* JOB *
Copy out the text of the listing below word for word, leaving out the pictures.

* GIVEN DATA *

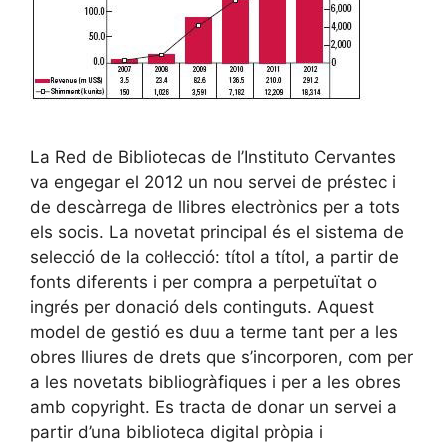
La Red de Bibliotecas de l’Instituto Cervantes
va engegar el 2012 un nou servei de préstec i
de descàrrega de llibres electrònics per a tots
els socis. La novetat principal és el sistema de
selecció de la col·lecció: títol a títol, a partir de
fonts diferents i per compra a perpetuïtat o
ingrés per donació dels continguts. Aquest
model de gestió es duu a terme tant per a les
obres lliures de drets que s’incorporen, com per
a les novetats bibliogràfiques i per a les obres
amb copyright. Es tracta de donar un servei a
partir d’una biblioteca digital pròpia i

* ANSWER SECTION *
La Red de Bibliotecas de l’Instituto Cervantes
va engegar el 2012 un nou servei de préstec i
de descàrrega de llibres electrònics per a tots
els socis. La novetat principal és el sistema de
selecció de la col·lecció: títol a títol, a partir de
fonts diferents i per compra a perpetuïtat o
ingrés per donació dels continguts. Aquest
model de gestió es duu a terme tant per a les
obres lliures de drets que s’incorporen, com per
a les novetats bibliogràfiques i per a les obres
amb copyright. Es tracta de donar un servei a
partir d’una biblioteca digital pròpia i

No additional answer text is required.